La période actuelle représente une opportunité comme il ne s’en est pas présenté depuis longtemps. Le modèle traditionnel de la télévision explose. Il a commencé à le faire avec dix ans d’avance aux États-Unis, du coup, la série américaine n’a pas été aussi fragile depuis longtemps : son modèle économique est gravement atteint, ce qui perturbe fortement la création. La série américaine est en train de s’engager dans un chemin similaire à celui qu’a déjà pris le cinéma Hollywoodien : une division en deux embranchements nets, de plus en plus éloignés au fil du temps.
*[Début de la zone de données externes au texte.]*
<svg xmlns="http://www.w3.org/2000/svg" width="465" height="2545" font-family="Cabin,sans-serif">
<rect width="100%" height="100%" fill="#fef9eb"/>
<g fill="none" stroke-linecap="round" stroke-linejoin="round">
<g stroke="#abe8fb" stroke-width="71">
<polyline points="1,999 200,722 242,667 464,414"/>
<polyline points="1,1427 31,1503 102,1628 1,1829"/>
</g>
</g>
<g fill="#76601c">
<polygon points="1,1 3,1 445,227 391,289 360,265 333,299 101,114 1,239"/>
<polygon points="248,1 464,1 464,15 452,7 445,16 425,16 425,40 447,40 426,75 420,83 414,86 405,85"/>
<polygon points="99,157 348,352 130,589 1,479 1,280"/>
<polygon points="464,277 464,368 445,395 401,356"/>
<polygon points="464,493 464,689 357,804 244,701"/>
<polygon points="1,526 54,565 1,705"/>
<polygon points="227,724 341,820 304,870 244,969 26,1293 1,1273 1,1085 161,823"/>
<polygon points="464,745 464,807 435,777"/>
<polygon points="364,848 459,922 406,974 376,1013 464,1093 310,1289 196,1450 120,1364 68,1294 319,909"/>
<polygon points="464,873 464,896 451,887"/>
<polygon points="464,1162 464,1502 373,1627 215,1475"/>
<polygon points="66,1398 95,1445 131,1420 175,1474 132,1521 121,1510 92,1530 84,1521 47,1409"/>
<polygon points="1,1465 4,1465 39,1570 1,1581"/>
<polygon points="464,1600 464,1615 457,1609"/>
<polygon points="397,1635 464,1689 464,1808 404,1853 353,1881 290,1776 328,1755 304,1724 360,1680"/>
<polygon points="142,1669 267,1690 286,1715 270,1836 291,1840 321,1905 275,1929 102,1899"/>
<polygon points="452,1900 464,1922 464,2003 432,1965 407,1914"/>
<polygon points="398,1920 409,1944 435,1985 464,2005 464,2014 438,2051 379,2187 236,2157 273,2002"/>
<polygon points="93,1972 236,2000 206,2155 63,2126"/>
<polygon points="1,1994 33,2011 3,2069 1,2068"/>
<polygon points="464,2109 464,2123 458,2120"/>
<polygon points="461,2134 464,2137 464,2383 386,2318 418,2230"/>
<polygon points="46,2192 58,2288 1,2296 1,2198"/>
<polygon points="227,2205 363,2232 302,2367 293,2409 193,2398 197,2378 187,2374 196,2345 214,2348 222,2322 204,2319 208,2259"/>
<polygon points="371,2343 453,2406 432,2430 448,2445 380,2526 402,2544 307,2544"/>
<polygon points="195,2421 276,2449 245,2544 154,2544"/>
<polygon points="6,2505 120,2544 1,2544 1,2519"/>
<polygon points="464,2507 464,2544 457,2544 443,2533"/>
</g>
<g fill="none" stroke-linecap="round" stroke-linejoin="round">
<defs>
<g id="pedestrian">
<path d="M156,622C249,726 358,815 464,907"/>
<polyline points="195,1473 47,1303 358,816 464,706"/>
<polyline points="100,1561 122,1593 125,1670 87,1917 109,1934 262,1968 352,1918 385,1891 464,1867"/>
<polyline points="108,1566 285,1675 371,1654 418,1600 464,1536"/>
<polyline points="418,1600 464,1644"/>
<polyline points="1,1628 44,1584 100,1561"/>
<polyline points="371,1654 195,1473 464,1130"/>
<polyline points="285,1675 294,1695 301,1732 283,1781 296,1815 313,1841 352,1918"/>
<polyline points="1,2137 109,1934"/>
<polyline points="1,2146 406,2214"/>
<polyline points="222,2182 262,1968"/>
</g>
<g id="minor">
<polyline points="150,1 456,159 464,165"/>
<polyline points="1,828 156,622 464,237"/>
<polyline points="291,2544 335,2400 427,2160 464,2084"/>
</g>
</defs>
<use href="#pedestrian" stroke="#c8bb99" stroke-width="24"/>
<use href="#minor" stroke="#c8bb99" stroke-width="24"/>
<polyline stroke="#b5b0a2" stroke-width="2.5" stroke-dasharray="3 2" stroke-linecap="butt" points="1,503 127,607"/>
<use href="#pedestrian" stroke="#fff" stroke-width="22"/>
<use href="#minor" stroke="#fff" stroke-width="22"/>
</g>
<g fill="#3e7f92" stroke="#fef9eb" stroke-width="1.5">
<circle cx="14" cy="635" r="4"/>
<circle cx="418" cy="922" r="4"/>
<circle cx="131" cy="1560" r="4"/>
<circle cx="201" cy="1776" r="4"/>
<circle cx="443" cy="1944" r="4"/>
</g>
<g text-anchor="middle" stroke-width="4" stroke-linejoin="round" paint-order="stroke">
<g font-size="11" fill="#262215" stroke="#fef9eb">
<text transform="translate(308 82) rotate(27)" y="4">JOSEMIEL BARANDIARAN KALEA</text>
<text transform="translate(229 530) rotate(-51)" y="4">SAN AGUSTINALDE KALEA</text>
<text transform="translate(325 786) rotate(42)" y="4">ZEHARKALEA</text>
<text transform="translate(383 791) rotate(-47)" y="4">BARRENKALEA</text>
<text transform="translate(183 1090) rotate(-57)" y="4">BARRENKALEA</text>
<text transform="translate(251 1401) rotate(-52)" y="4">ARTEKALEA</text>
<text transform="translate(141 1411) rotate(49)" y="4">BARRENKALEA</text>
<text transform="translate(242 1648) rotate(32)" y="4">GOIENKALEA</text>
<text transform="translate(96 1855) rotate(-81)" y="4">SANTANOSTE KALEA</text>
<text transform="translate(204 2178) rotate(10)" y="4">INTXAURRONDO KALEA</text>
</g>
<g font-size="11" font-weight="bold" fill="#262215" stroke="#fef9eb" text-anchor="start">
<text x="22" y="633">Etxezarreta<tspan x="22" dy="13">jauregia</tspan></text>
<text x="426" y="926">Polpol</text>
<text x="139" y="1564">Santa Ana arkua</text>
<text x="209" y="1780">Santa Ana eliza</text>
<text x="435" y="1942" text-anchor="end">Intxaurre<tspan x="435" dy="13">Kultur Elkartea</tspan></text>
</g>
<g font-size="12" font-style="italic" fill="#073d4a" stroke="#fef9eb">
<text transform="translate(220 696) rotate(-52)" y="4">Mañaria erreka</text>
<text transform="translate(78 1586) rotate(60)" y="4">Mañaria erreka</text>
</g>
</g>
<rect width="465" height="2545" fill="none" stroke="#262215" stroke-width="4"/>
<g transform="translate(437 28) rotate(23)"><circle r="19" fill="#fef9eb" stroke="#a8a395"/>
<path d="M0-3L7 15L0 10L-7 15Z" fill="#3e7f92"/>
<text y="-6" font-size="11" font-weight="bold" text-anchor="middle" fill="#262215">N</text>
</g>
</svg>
D’une part, le cinéma à blockbusters, qui cherche avant-tout à atteindre les ados et jeunes adultes par du grand spectacle pop-corn de plus en plus creux. Une génération a su pervertir les règles d’Hollywood à son avantage pour livrer des films populaire de grande qualité, mais cette génération vieillit, livre globalement des films souvent moins bons qu’avant, tandis que l’emprise des financiers sur les studios s’est renforcée, a privilégié les yes-men, si bien que cette génération n’a pratiquement pas de vrais successeurs. C’est ce chemin que prend la série de Network.
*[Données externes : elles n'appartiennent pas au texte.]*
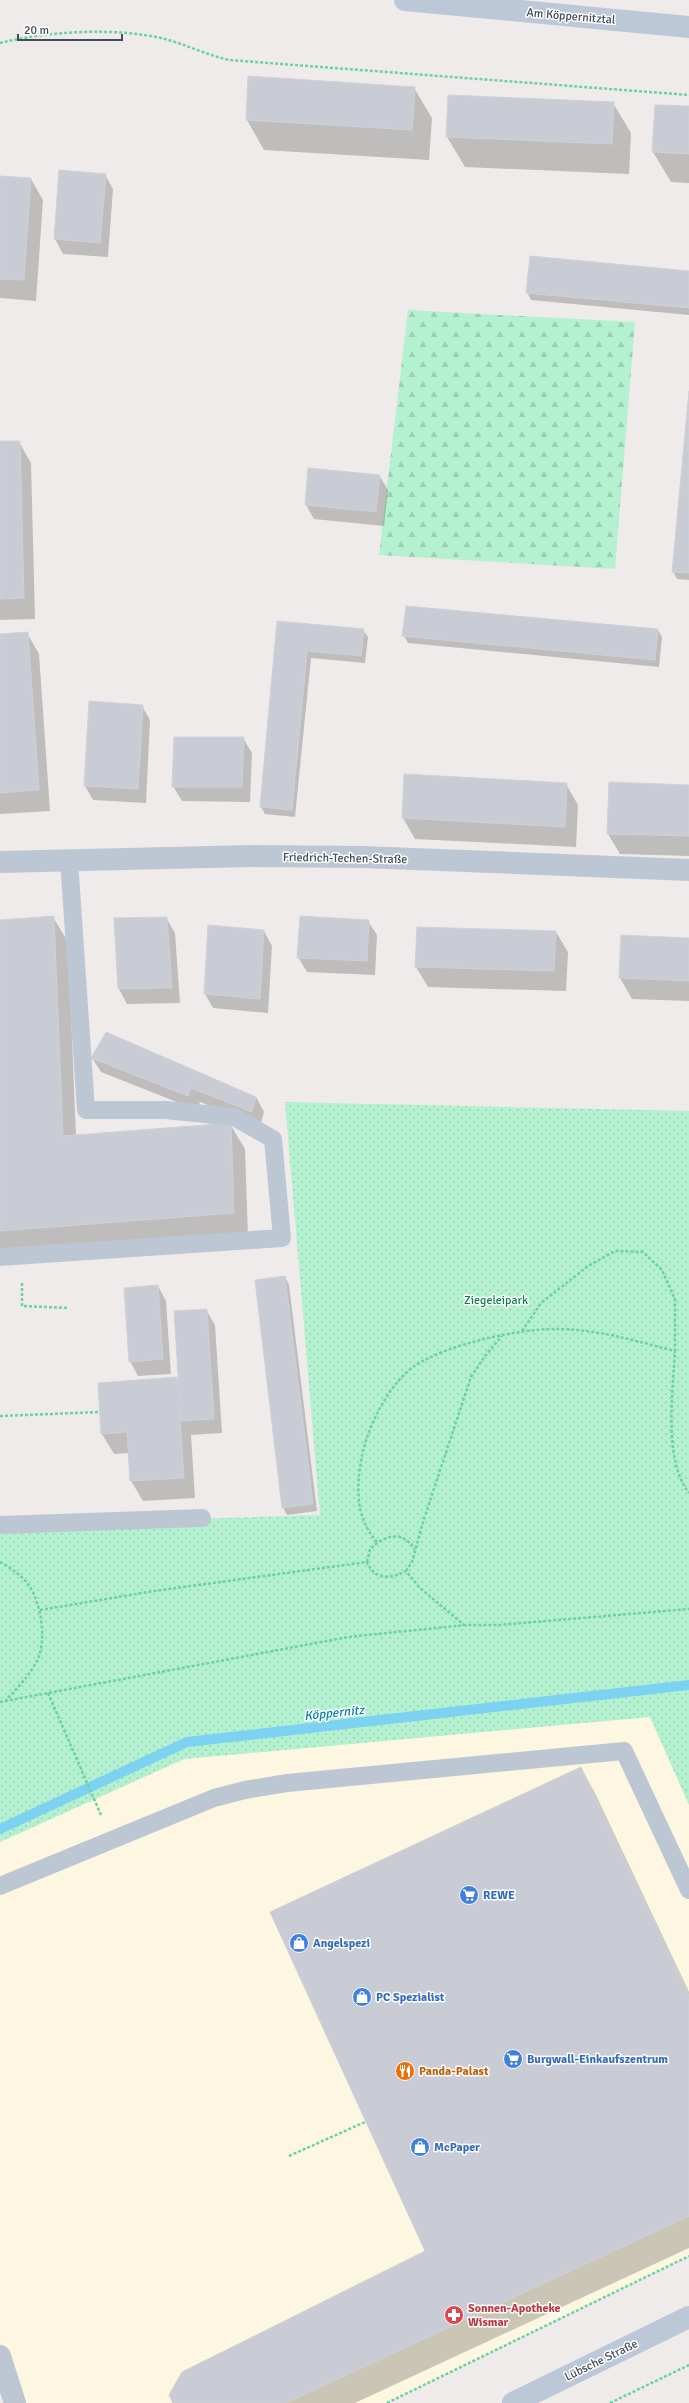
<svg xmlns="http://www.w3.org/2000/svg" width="689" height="2403" font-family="Signika,sans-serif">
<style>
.commercial{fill:#fdf7e1}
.forest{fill:url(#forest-firs)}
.park{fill:url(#park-dots)}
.shadow{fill:#0003}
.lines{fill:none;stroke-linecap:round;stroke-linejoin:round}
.stream{stroke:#7dd2f2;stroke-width:10}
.building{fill:#c9ccd4;stroke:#cfd1d8}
.path{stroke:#6ad2a5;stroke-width:2.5;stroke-dasharray:3 2;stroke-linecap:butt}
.lane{stroke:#bdc7d3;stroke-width:18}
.street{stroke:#bdc7d3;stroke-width:22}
.secondary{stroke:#bcc7d7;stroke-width:22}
.labels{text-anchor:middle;stroke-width:3;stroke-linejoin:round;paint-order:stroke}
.street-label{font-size:12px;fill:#424d5a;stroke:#fff}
.park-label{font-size:12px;fill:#0f7f4f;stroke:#fff}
.shop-label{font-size:12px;font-weight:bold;fill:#366cbe;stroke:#fff;text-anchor:start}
.food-label{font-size:12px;font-weight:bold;fill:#c56008;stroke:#fff;text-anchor:start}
.health-label{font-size:12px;font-weight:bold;fill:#be3a42;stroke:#fff;text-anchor:start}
.water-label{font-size:13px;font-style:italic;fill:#017fae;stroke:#fff}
</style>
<defs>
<pattern id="forest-firs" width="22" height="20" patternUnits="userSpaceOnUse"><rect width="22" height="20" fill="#b4f1d0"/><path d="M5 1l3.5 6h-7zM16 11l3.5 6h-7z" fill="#9cd0b5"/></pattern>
<pattern id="park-dots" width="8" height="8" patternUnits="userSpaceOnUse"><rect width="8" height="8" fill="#b4f1d0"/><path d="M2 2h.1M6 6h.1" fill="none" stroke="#9cd0b5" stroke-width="1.8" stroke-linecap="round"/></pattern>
</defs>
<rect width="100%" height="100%" fill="#efebeb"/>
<path class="commercial" d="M650,1717L689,1805V2256L387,2403H15L0,2356V1842L184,1759Z"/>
<path class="forest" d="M408,310L635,322L615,569L379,555Z"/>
<path class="park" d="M285,1102L689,1111V1805L650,1717L184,1759L0,1842V1525L320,1515Z"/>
<path class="shadow" d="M414,88L432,118L429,160L264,150L247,120Z
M449,96L613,103L631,133L629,174L465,167L447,137Z
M656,106L689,108V183L671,182L653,152Z
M105,175L113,189L108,257L63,254L55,239Z
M0,177L31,179L43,200L36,301L0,298Z
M689,272V315L531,300L527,292Z
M689,401V580L677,579L673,571Z
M0,442H19L31,463L35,619L0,620Z
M379,475L388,490L384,526L314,519L306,505Z
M278,622L363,630L368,637L365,663L311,658L295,817L265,814L261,807Z
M658,630L662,637L659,667L408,643L404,636Z
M27,633L39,654L50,811L0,814V635Z
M142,706L150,720L146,803L93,800L85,786Z
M243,738L252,753L250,802L182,801L173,786Z
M566,784L578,805L576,847L415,839L403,818Z
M689,786V856L620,854L608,834Z
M53,917L68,942L76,1136L230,1124L245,1149L248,1238L0,1252V921Z
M166,918L175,933L180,1003L127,1004L119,989Z
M368,921L377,935L375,975L307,972L298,957Z
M264,931L272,946L268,1013L213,1008L205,994Z
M556,932L568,952L566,991L428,987L416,967Z
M622,936L689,939V1001L632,999L620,978Z
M92,1058L256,1097L264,1112L260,1126L200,1102L197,1110L101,1072Z
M285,1277L289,1285L317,1511L287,1515L283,1507Z
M158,1286L166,1301L171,1374L138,1376L130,1361Z
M206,1310L215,1325L222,1433L191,1435L195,1498L143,1501L131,1481L129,1453L114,1454L102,1434L176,1378L180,1384Z
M581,1768L595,1793L689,1992V2248L355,2403H175L426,2252Z"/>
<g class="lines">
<path class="stream" d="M0,1829L187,1742L689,1685"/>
</g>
<path class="building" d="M248,76L415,87L412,130L246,120Z
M448,95L614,102L612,144L446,137Z
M655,105L689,106V154L652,152Z
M59,170L106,174L100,243L54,239Z
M0,176L31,178L24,280L0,279Z
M530,256L689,271V308L526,293Z
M689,391V573L672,572Z
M0,441H20L24,598L0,599Z
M308,468L380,475L376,512L305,505Z
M406,606L658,629L655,660L402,636Z
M277,621L364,629L361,656L307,651L292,810L260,807Z
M28,632L39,790L0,793V634Z
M89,701L143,705L138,789L84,786Z
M174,737H244L242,787H172Z
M404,774L567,783L565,827L402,818Z
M609,782L689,785V836L607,834Z
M54,916L63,1136L231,1123L234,1213L0,1231V920Z
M300,916L369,920L367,961L297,958Z
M167,917L172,988L118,989L114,918Z
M208,925L264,930L260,999L204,994Z
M417,927L556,931L554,971L415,967Z
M621,935L689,938V981L619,978Z
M106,1032L256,1097L252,1112L191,1088L188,1096L91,1058Z
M285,1276L313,1504L282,1508L255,1280Z
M158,1285L163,1359L129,1362L124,1288Z
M207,1309L214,1419L181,1421L174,1311Z
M177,1377L184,1478L130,1481L127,1432L101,1434L98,1383Z
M581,1767L689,1995V2216L286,2403H173L169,2395L182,2372L425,2251L270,1912Z"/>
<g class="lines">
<path class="path" d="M0,43C48,31 117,27 165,39C187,45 207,55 229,60L689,95
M22,1283V1306L69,1308
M522,1331L541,1303L588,1266L615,1251L643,1252L662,1270L675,1299V1351
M0,1416L100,1412
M377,1542C354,1516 356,1484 363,1451C370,1422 391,1381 416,1365C449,1344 517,1329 556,1329C597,1329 636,1341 675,1351C673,1389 663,1461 689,1493
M0,1562C11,1568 24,1577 30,1587C41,1605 46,1636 39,1656C33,1672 18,1687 6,1700
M367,1562L370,1549C385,1535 402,1530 415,1549
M406,1571L412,1562L423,1522L471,1377L485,1356L502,1336
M40,1610L154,1591L367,1562C375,1581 391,1579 406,1571L419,1587L464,1625
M48,1693L101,1815
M0,1702L348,1637L465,1625H498L689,1609
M289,2156L365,2122
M387,2403L689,2256
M610,2403L689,2365"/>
<path class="lane" d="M0,1257L282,1238L273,1139L234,1117L166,1110H86L69,859
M0,1525L202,1518
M0,1886L214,1798L245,1790L287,1783L624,1751L689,1890"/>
<path class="street" d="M0,862L251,856L363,857L689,870
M0,2356L15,2403"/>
<path class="secondary" d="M405,0L689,27
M513,2403L689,2317"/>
</g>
<defs>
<symbol id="supermarket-disc" viewBox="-11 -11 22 22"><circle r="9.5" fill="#3f7fe0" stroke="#fff"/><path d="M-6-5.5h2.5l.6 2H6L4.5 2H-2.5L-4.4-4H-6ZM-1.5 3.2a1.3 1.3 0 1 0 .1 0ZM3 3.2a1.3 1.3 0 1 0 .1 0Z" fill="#fff"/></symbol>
<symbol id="shop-disc" viewBox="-11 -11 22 22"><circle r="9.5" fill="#3f7fe0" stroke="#fff"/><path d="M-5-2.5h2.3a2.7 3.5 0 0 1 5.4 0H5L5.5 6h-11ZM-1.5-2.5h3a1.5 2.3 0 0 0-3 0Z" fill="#fff"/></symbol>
<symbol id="restaurant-disc" viewBox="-11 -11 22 22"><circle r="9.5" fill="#e8710a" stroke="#fff"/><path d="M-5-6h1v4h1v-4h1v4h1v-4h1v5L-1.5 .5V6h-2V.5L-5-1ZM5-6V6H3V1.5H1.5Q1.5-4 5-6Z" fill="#fff"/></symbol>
<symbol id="pharmacy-disc" viewBox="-11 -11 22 22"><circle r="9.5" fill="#e0444e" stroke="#fff"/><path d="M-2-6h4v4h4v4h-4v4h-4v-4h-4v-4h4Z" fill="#fff"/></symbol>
</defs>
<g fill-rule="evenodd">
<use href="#supermarket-disc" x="458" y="1884" width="22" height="22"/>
<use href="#shop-disc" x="288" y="1932" width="22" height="22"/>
<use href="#shop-disc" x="351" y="1986" width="22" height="22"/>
<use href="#supermarket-disc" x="502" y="2048" width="22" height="22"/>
<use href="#restaurant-disc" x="394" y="2060" width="22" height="22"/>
<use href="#shop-disc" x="409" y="2136" width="22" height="22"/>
<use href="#pharmacy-disc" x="443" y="2304" width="22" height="22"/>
</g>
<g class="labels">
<g class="street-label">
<text transform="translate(571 16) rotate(5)" y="4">Am Köppernitztal</text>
<text transform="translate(345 858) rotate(1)" y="4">Friedrich-Techen-Straße</text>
<text transform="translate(601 2360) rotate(-26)" y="4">Lübsche Straße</text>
</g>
<g class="park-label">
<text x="496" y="1304">Ziegeleipark</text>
</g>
<g class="shop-label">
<text x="483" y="1899">REWE</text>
<text x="313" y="1947">Angelspezi</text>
<text x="376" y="2001">PC Spezialist</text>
<text x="527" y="2063">Burgwall-Einkaufszentrum</text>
<text x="434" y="2151">McPaper</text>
</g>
<g class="food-label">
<text x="419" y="2075">Panda-Palast</text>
</g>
<g class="health-label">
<text x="468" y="2312">Sonnen-Apotheke<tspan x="468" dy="14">Wismar</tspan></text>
</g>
<g class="water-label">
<text transform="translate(334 1712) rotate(-6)" y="5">Köppernitz</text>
</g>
</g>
<path d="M18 34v6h104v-6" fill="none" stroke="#424d5a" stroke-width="2"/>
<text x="24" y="34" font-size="12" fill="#424d5a" stroke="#ffffff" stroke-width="3" paint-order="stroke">20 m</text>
</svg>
D’autre part le cinéma indépendant, souvent intéressant, mais de plus en plus élitiste, s’est marginalisé dans un cycle descendant qui a mis à mal son économie et donc sa capacité à produire de nouveaux films. Aujourd’hui ultra-mal distribué, il est vu par un nombre minimal d’américain, et s’est éloigné de la culture populaire pour devenir avant-tout un terrain d’expérimentation culturelle. Si elles n’y prennent pas garde, les chaînes du câble américain peuvent suivre cette voie. Et déjà, il ne faut pas oublier que les hits du câbles aux USA, comme « Dexter » ou « Mad Men », ce sont moins de deux millions de téléspectateurs américains, sous le 1% de part de marché...

Il y a une place à investir, sur le terrain de la fiction de qualité, mais populaire, grand-public : la fiction télévisée européenne est un malade au potentiel ignoré. Pour s’imposer, plusieurs conditions à réunir, et plusieurs moyens d’y arriver. On aura l’occasion d’en parler ce mois-ci.